● INSTRUCCIONES DE TRABAJO:
1 – Cita del fragmento todo el texto que va desde "Imposible vivir marginados" hasta "calle sin semáforos.".
2 – Enumera las nacionalidades de las familias con niños con las que el autor del fragmento dice haber convivido.

● FRAGMENTO PROPUESTO:
Imposible vivir marginados de los inventos que nos rodean y condicionan nuestras vidas, especialmente en el ámbito ciudadano. Manejarlos o padecerlos resulta indiferente, forman parte del entorno, como el aire que respiramos. Con empeño y suerte se puede llegar al refinamiento de no tener automóvil propio y contemplar, con las indispensables dotes de tolerancia, la profusión de anuncios que proclaman las ventajas de disponer de un medio de locomoción autónomo. No es posible renunciar a su utilización, aunque sea como simples pasajeros; ni ignorarlos, al pretender cruzar una carretera o una calle sin semáforos.

Ocurre otro tanto con la televisión. Hace tiempo que dejó de ser una novedad, un espectáculo y un entretenimiento para alcanzar la categoría de elemento indispensable. En el seno de las familias cortas, medianas o numerosas, crece la adición al aparato y solo en la ínfima calidad general de la oferta parece atisbarse cierta salvación. Incluso los sociólogos se van percatando de la quiebra o devaluación de los hábitos gregarios, con ribetes de vicio dominante entre los adultos y una exigencia inapelable para los menores. Quizás sean los adolescentes y los jóvenes quienes prescindan con más soltura de esta atracción, porque la naturaleza les brinda otro tipo de entretenimientos, sumados al hastío precursor que suministra la pantalla.

Cada vez que he convivido con familias donde hubiera niños -fueran españoles, franceses, alemanes o americanos, por conocimiento directo- pude comprobar que los más pequeños, especialmente en época de vacaciones, saltan de la cama para prender el televisor y contemplar los tempraneros dibujos animados japoneses, horas antes del desayuno. Observé que, a primera vista, no parecía interesarles el argumento ya que eliminaban el sonido. La causa era no sólo evitar molestias a los adultos, sino impedir que lo apagaran, llegando al invento intuitivo de la televisión muda. Me parece el renacimiento de la imaginación, como cuando el niño pobre de antaño se creía Alejandro Magno, blandiendo una espada de madera. Los críos llevan a cabo lo que intentan algunos enemigos del doblaje -sin conocer el idioma original-, que es adivinar y disfrutar de la trama sólo mediante el antiguo apoyo gestual.

Entradas del conjunto de datos
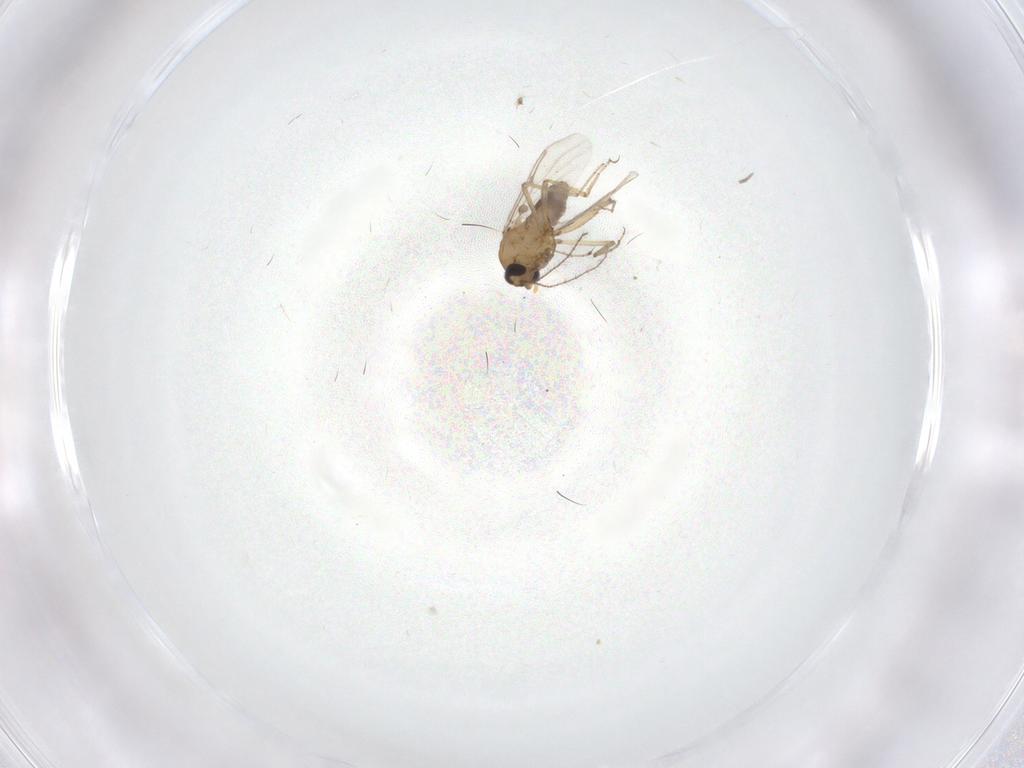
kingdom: Animalia
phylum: Arthropoda
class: Insecta
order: Diptera
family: Ceratopogonidae
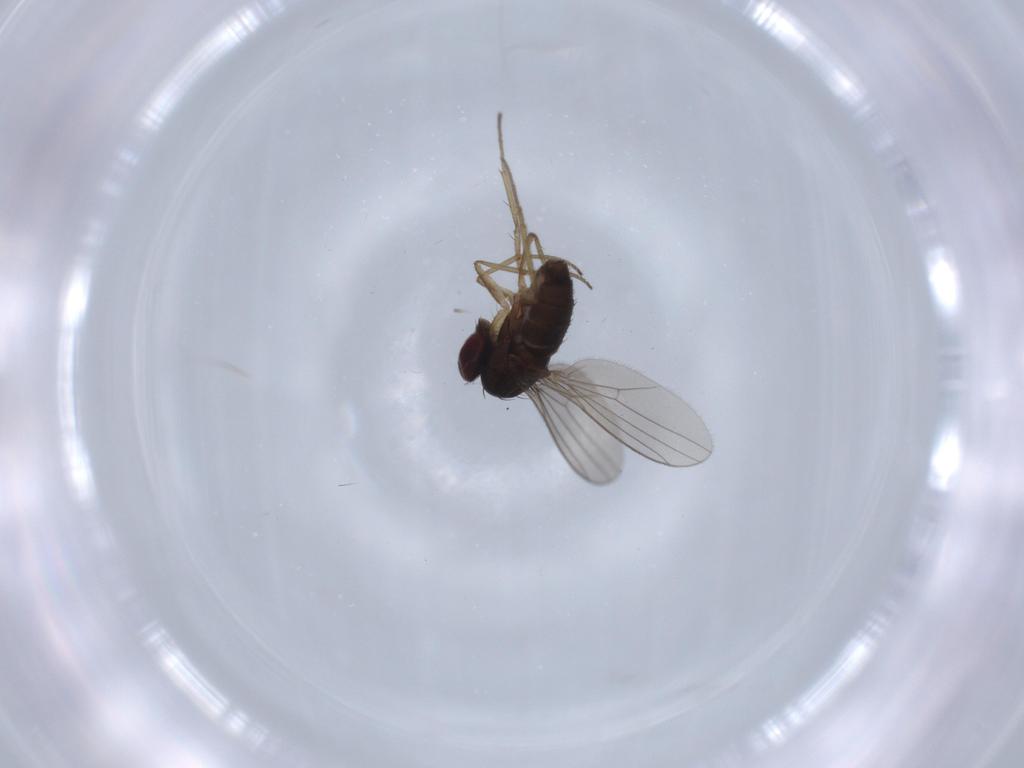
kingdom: Animalia
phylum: Arthropoda
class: Insecta
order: Diptera
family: Dolichopodidae
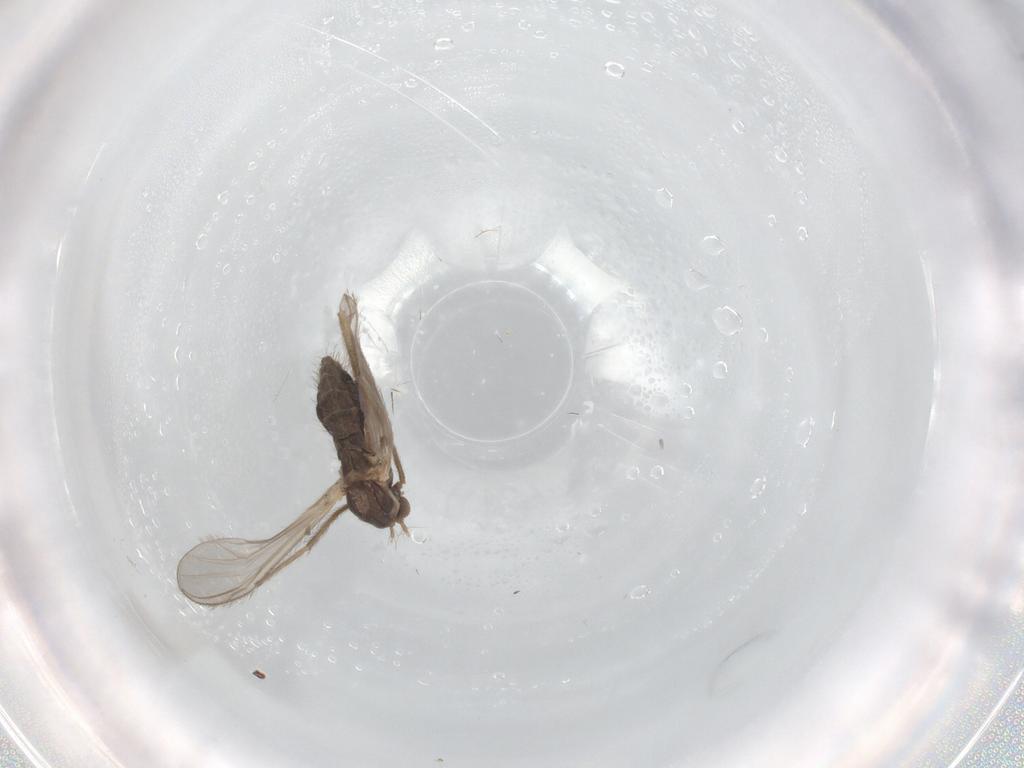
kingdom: Animalia
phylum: Arthropoda
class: Insecta
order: Diptera
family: Chironomidae
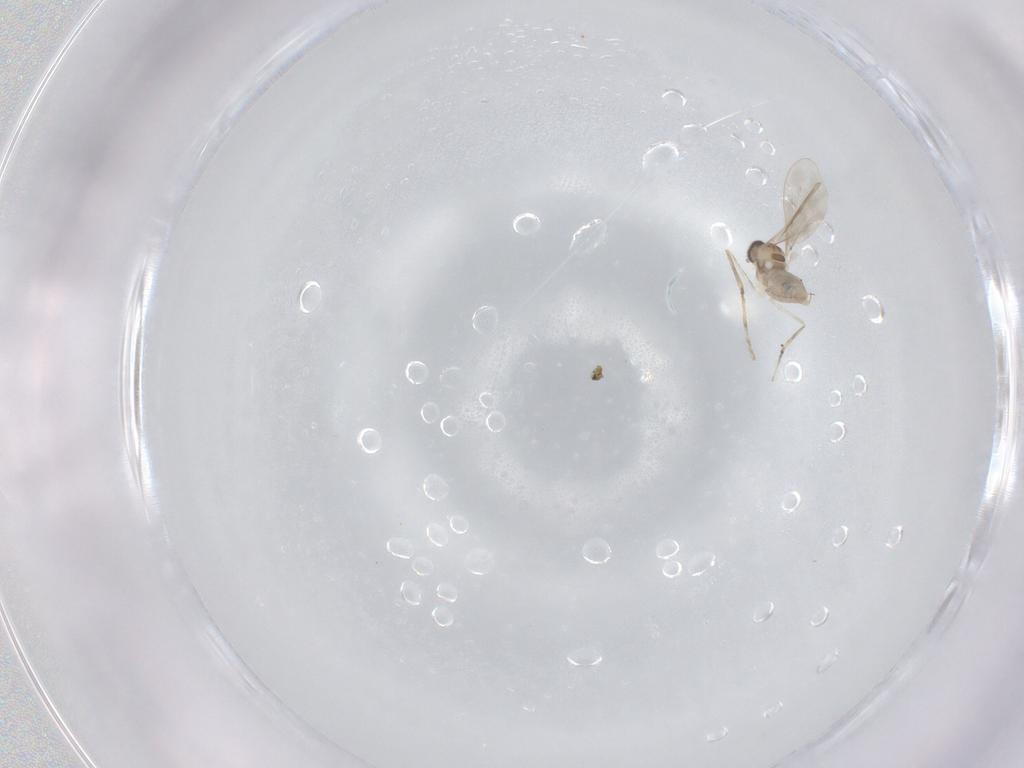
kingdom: Animalia
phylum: Arthropoda
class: Insecta
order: Diptera
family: Cecidomyiidae
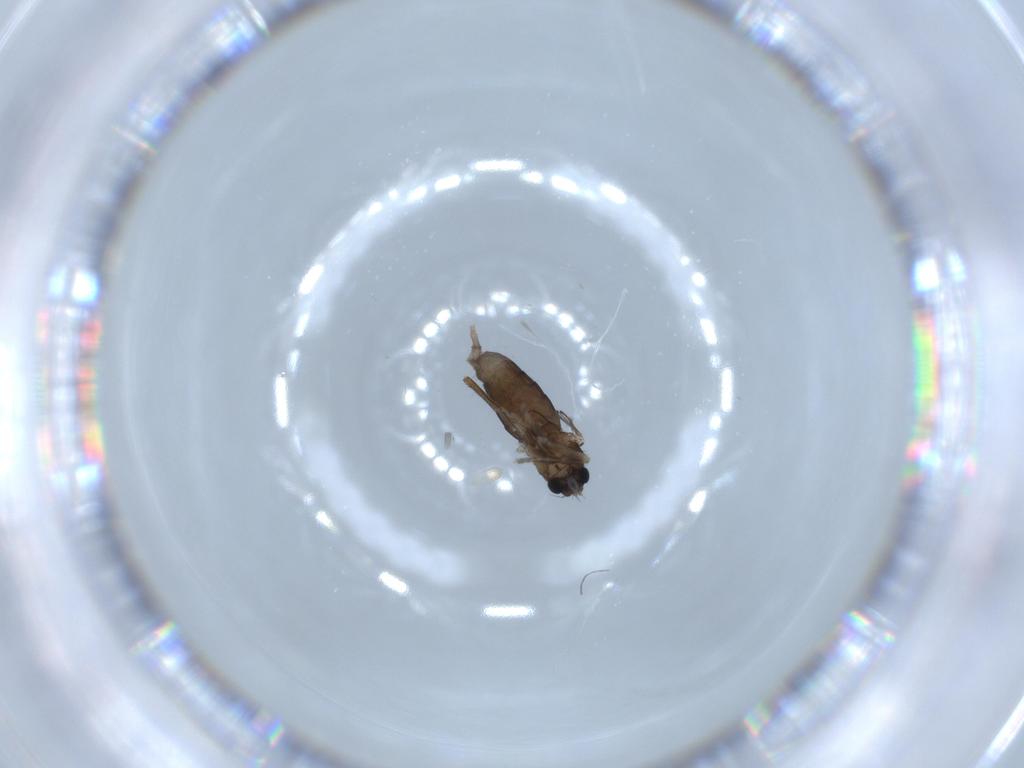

● RESPUESTAS POR TAREA:
1 –
Imposible vivir marginados de los inventos que nos rodean y condicionan nuestras vidas, especialmente en el ámbito ciudadano. Manejarlos o padecerlos resulta indiferente, forman parte del entorno, como el aire que respiramos. Con empeño y suerte se puede llegar al refinamiento de no tener automóvil propio y contemplar, con las indispensables dotes de tolerancia, la profusión de anuncios que proclaman las ventajas de disponer de un medio de locomoción autónomo. No es posible renunciar a su utilización, aunque sea como simples pasajeros; ni ignorarlos, al pretender cruzar una carretera o una calle sin semáforos.

2 – Españoles, franceses, alemanes y americanos.